Although the report acknowledged Russia's unlawful invasion and attacks on civilians, its publication prompted fierce criticism after Moscow cited it as evidence supporting its own conduct in the war.

The head of Amnesty's Ukraine office resigned, saying the organisation had failed to adequately consult its local team. Ukrainian President Volodymyr Zelensky accused Amnesty of attempting to "amnesty the terrorist state" by shifting responsibility from Russia to Ukraine.

An independent review commissioned by Amnesty later concluded that the report's principal factual findings were broadly supported by available evidence. However, it also found that several legal conclusions were insufficiently substantiated and that parts of the report used ambiguous language that could be interpreted as assigning equal responsibility to Ukraine and Russia for civilian deaths. The review further criticised Amnesty for failing to sufficiently incorporate the perspectives of its Ukrainian office.

The findings highlighted concerns that resurfaced during the Israeli branch dispute, namely whether the organisation's central leadership had adequately considered the views of regional offices before publishing contentious reports.

What Amnesty Says It Stands For

Founded in 1961, Amnesty International today describes itself as a global movement of more than 10 million supporters committed to defending human rights.

According to its own mission statement, the organisation is independent of governments, political ideologies, religions and economic interests. It says its work is underpinned by impartiality, independence and accuracy, and that it stands with victims of human rights violations regardless of where they occur or who is responsible.

Those principles are central to Amnesty's authority.

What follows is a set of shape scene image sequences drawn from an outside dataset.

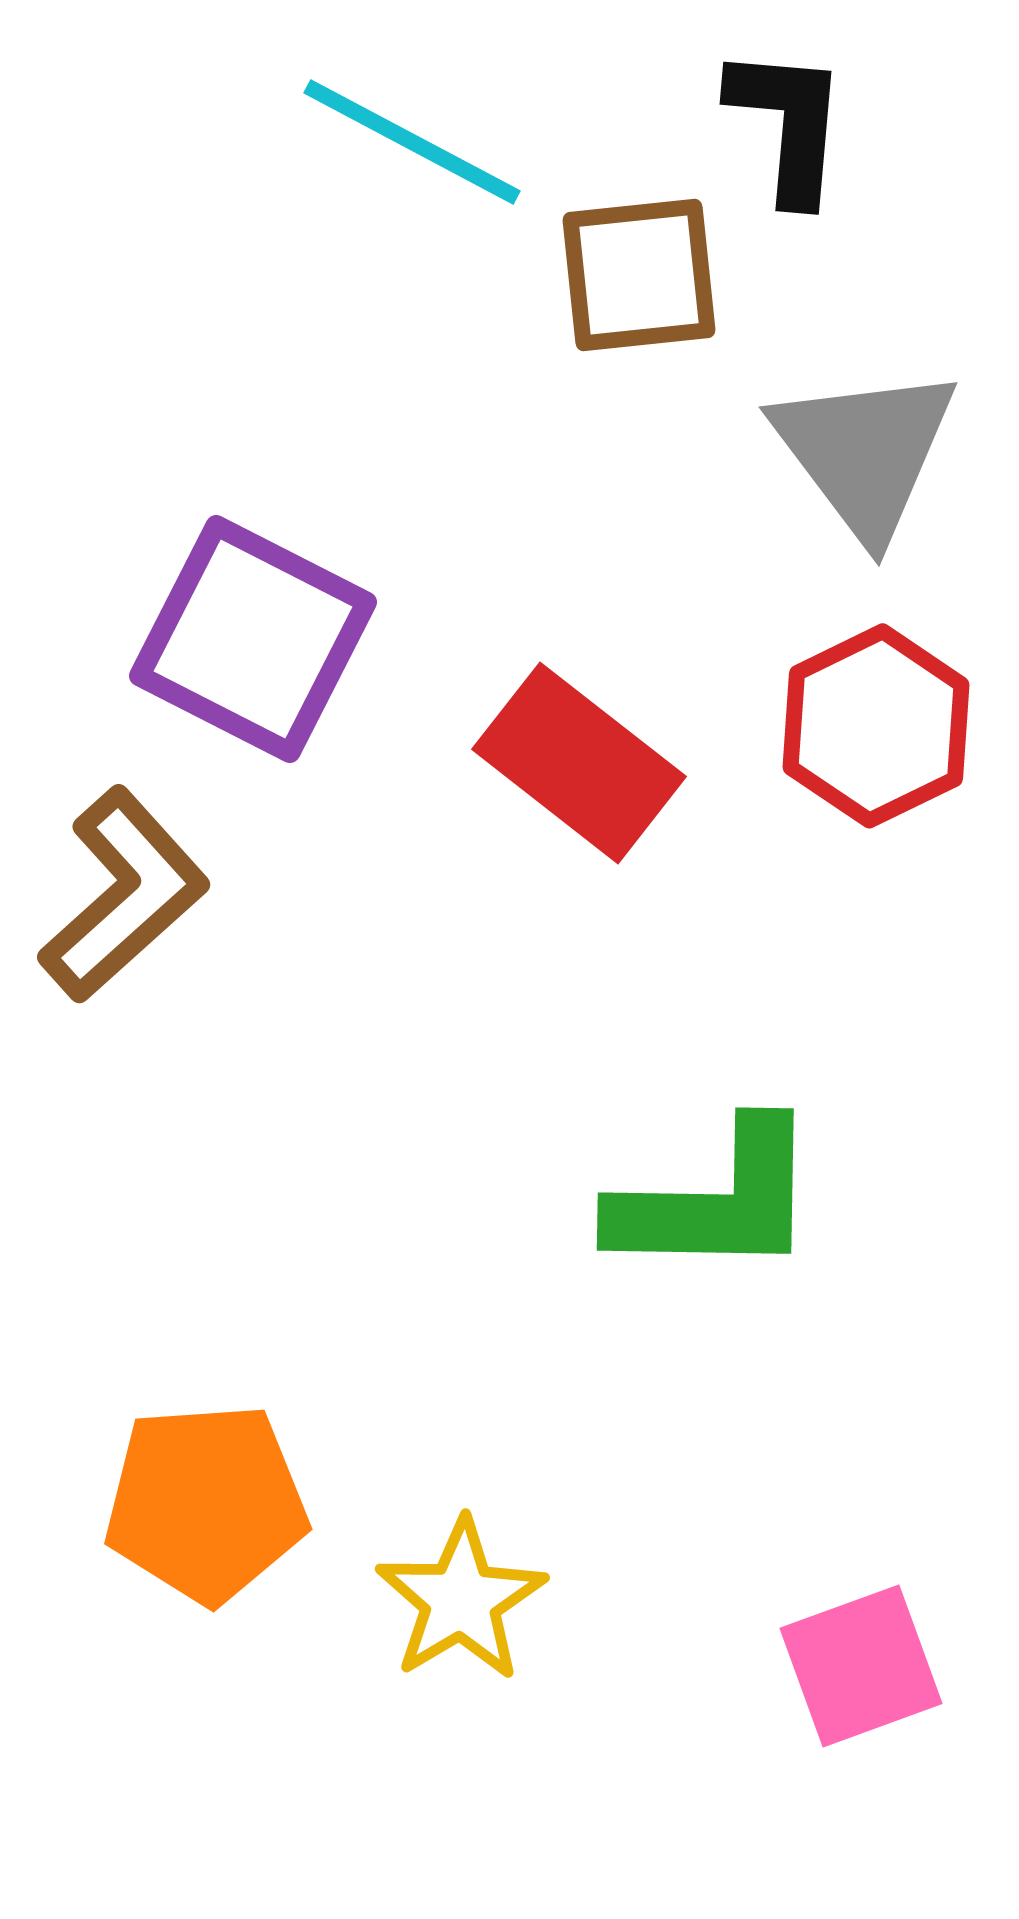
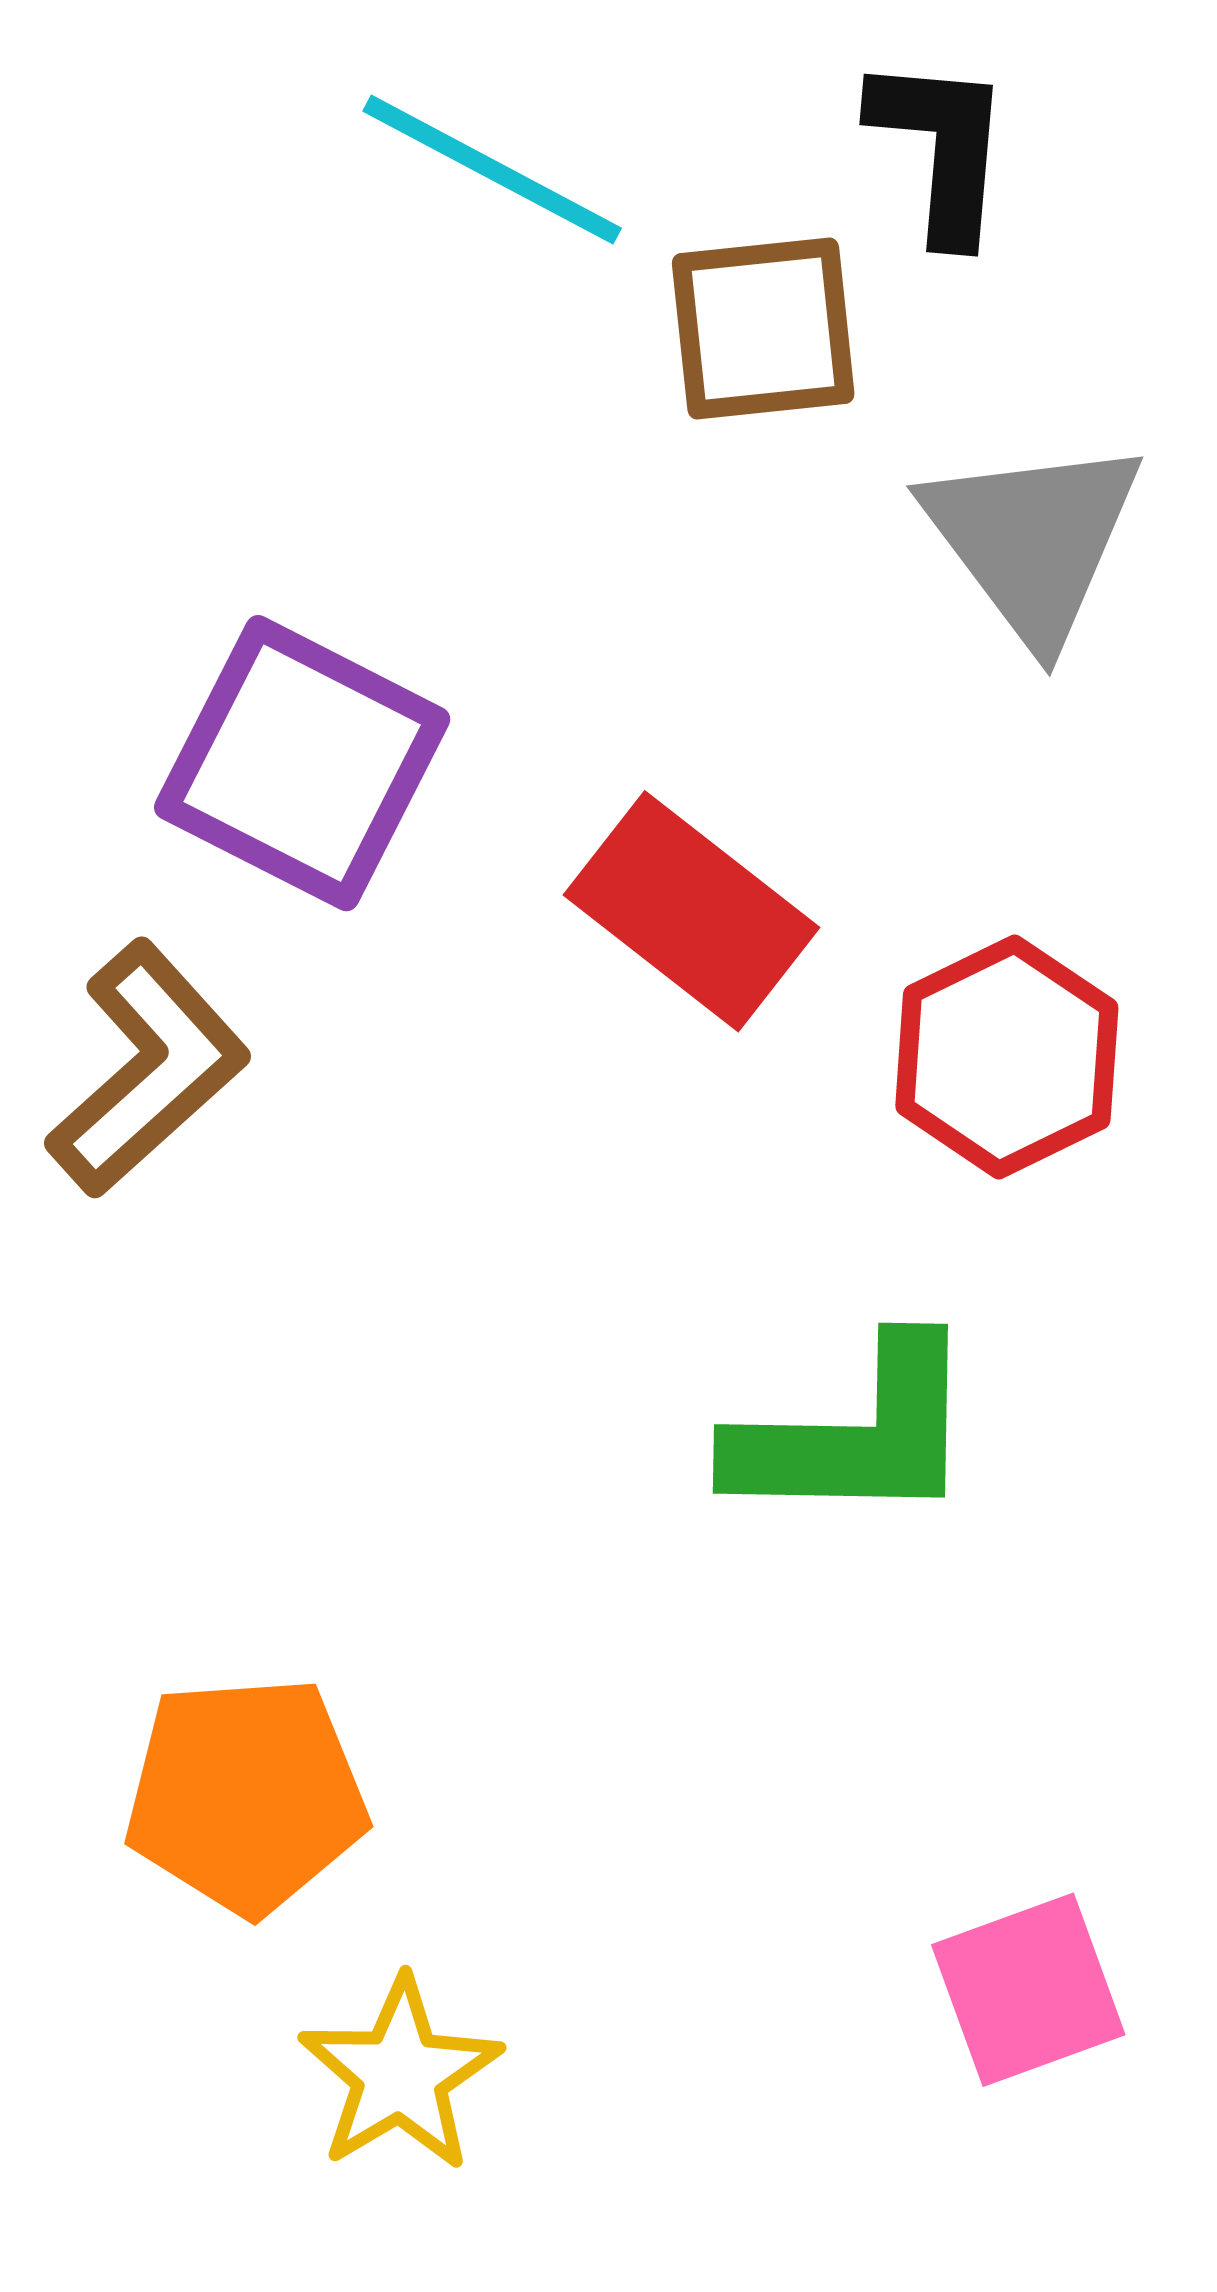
red hexagon: (876, 726) -> (1007, 1057), moved
yellow star: (461, 1600) -> (400, 2074), moved

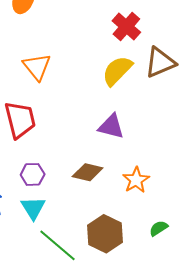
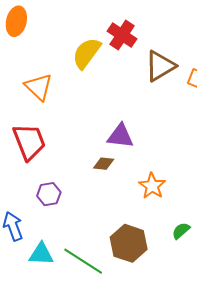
yellow semicircle: (117, 71) -> (87, 53), moved
brown diamond: (88, 172) -> (104, 164), moved, size x0.7
cyan triangle: (33, 208) -> (41, 254), moved, turned -48

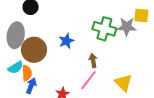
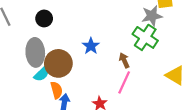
green cross: (104, 29) -> (145, 37), moved, turned 30
cyan semicircle: (15, 67) -> (42, 74), moved
yellow triangle: (123, 83) -> (175, 75), moved

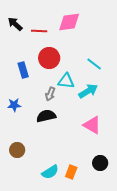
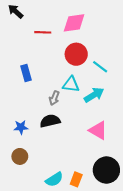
black arrow: (15, 24) -> (16, 11), moved
red circle: (49, 58) -> (76, 54), moved
blue star: (14, 105) -> (21, 127), moved
black circle: (100, 163) -> (106, 170), size x1.6

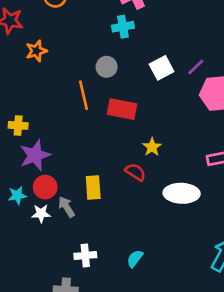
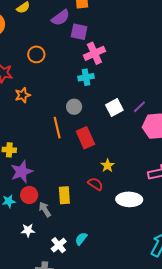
red rectangle: (122, 109) -> (85, 138), turned 55
white star: (41, 214) -> (28, 230), moved
white cross: (85, 255) -> (59, 245), turned -35
cyan semicircle: (135, 258) -> (81, 239), moved

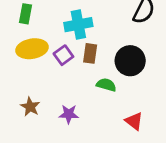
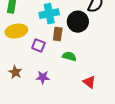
purple square: (63, 55) -> (38, 45), moved, turned -32
black circle: (130, 61) -> (78, 22), moved

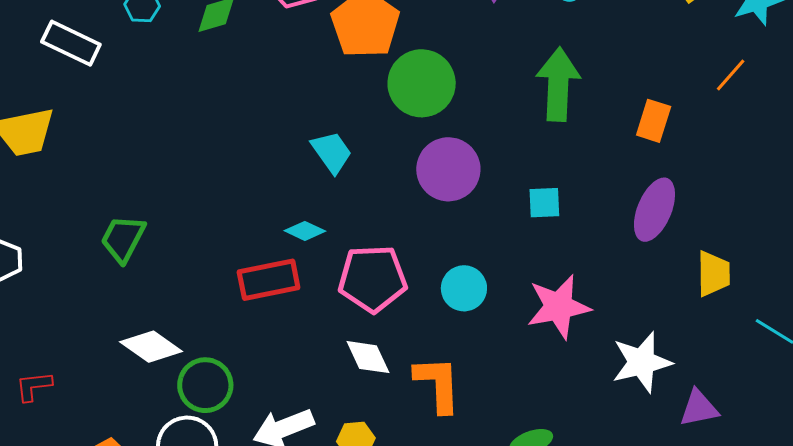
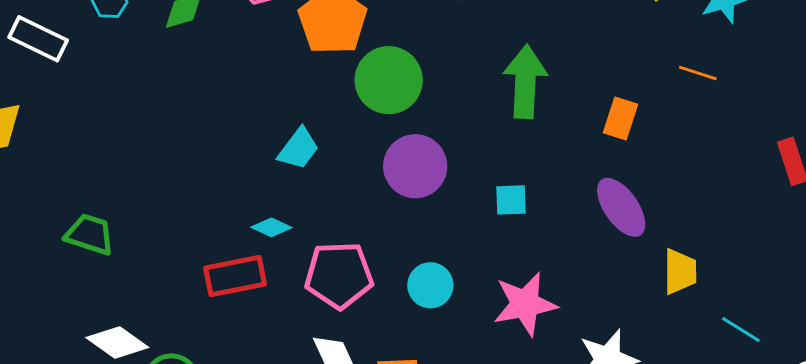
orange line: (731, 75) -> (698, 73), turned 66
cyan trapezoid: (332, 152) -> (299, 149), turned 72
purple ellipse: (654, 210) -> (621, 207), turned -58
green trapezoid: (123, 239) -> (90, 234), turned 80

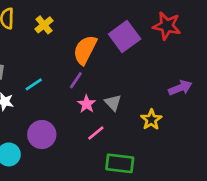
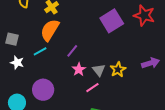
orange semicircle: (85, 50) -> (50, 30), moved
yellow star: (151, 120) -> (118, 70), moved
pink line: (96, 133) -> (92, 88), moved

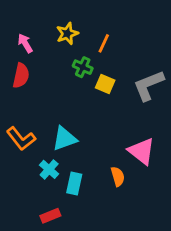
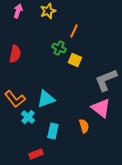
yellow star: (67, 34) -> (48, 11), moved
pink arrow: (25, 43) -> (18, 11), moved, turned 48
gray L-shape: (149, 85) -> (106, 80), moved
cyan cross: (49, 169) -> (28, 117), moved

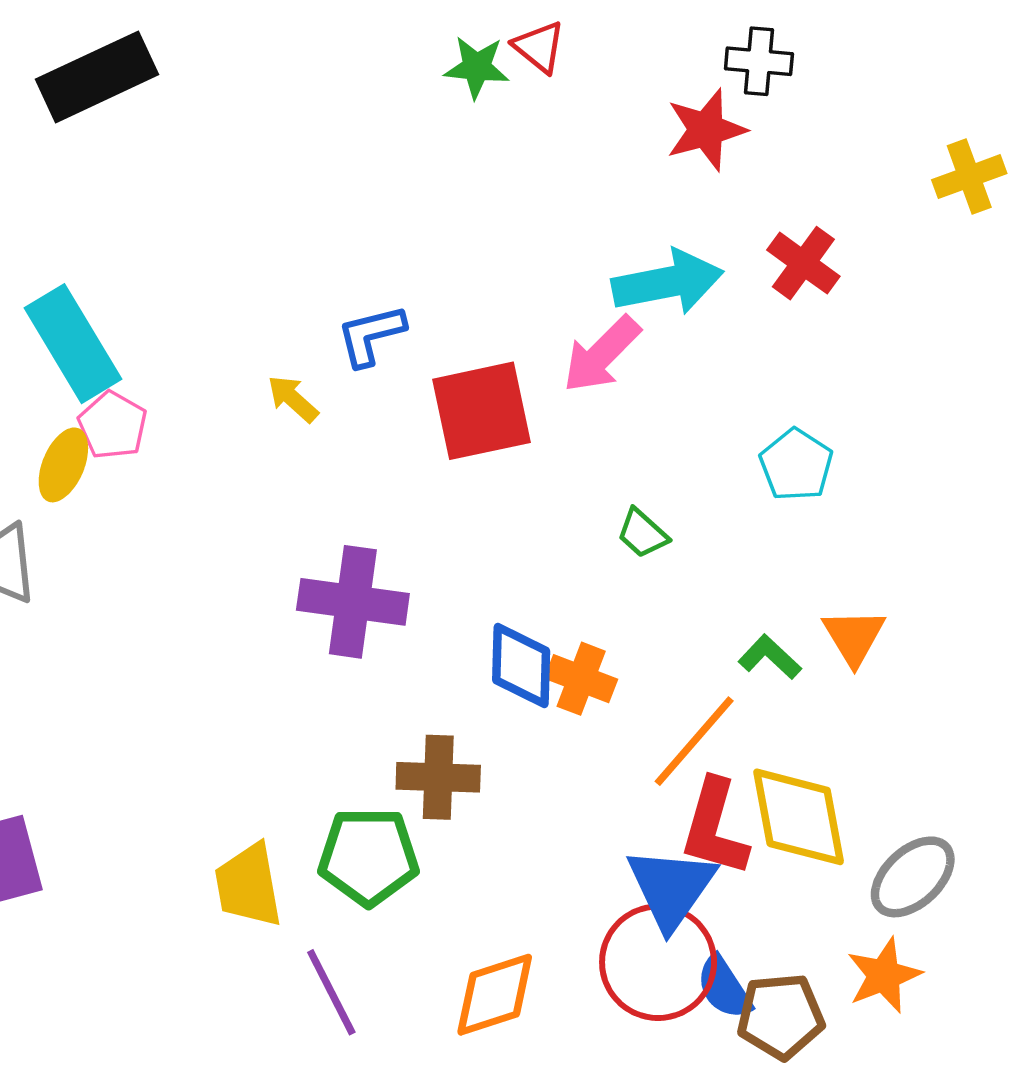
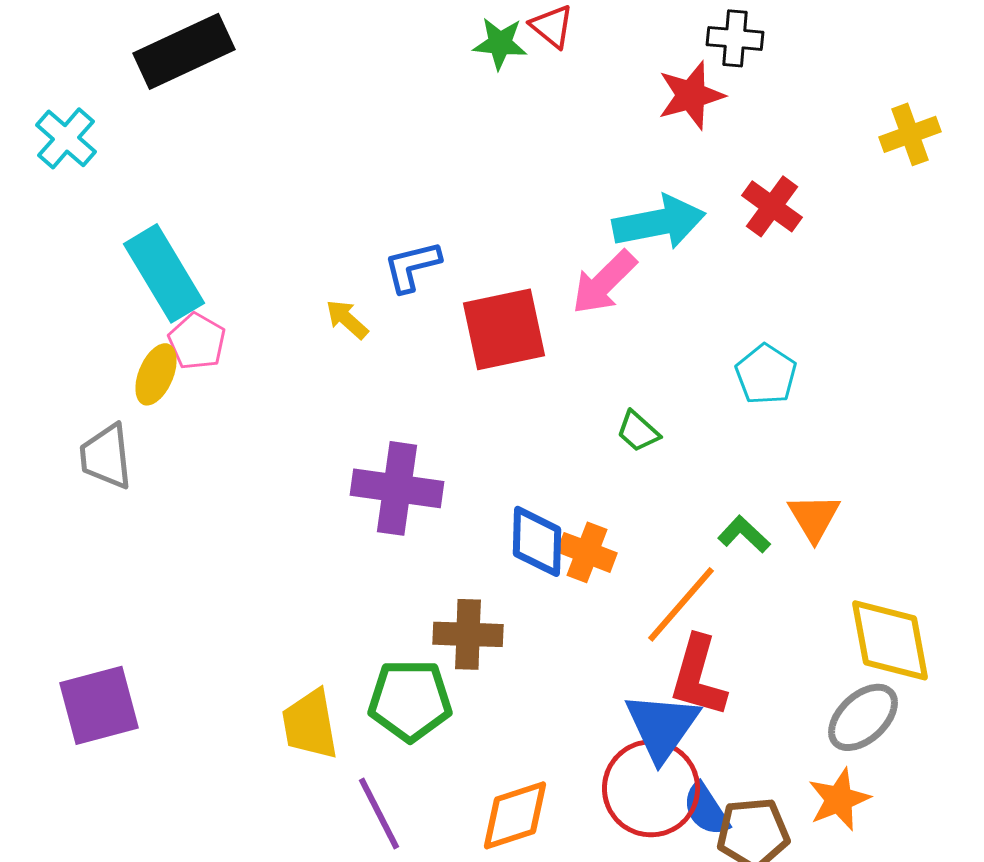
yellow diamond: (799, 817) -> (890, 640), moved

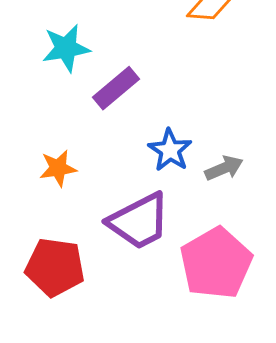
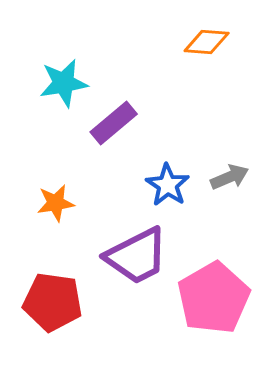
gray arrow: (224, 168) -> (230, 177), moved

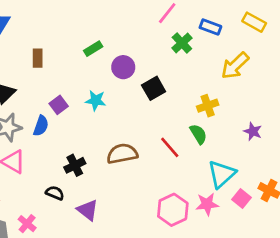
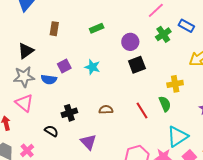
purple circle: (123, 67) -> (130, 42), moved
blue semicircle: (41, 126) -> (49, 79), turned 70
brown semicircle: (122, 154) -> (106, 110), size x0.6
purple triangle: (88, 210) -> (88, 142), moved

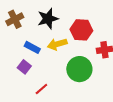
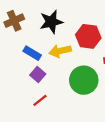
purple square: (24, 67) -> (38, 75), moved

Unlike governments or international courts, its influence depends largely on public confidence in the credibility and objectivity of its investigations.

The Credibility Question

Although the UK briefing, the Gaza dispute and the Ukraine report arose from very different circumstances, they have all prompted the same underlying question: whether Amnesty applies its own standards of impartiality consistently across different issues and regions.

In each case, the organisation has defended its commitment to human rights while acknowledging procedural shortcomings or commissioning internal reviews. Critics, however, argue that recurring disputes involving different national sections and sensitive geopolitical issues point to broader questions about Amnesty's internal governance and decision-making.

The Charity Commission's review will examine the circumstances surrounding the publication of the UK briefing. But the wider challenge facing Amnesty extends beyond a single report. For an organisation whose influence rests on the perceived independence of its work, maintaining public trust may ultimately prove as important as the findings of any individual investigation.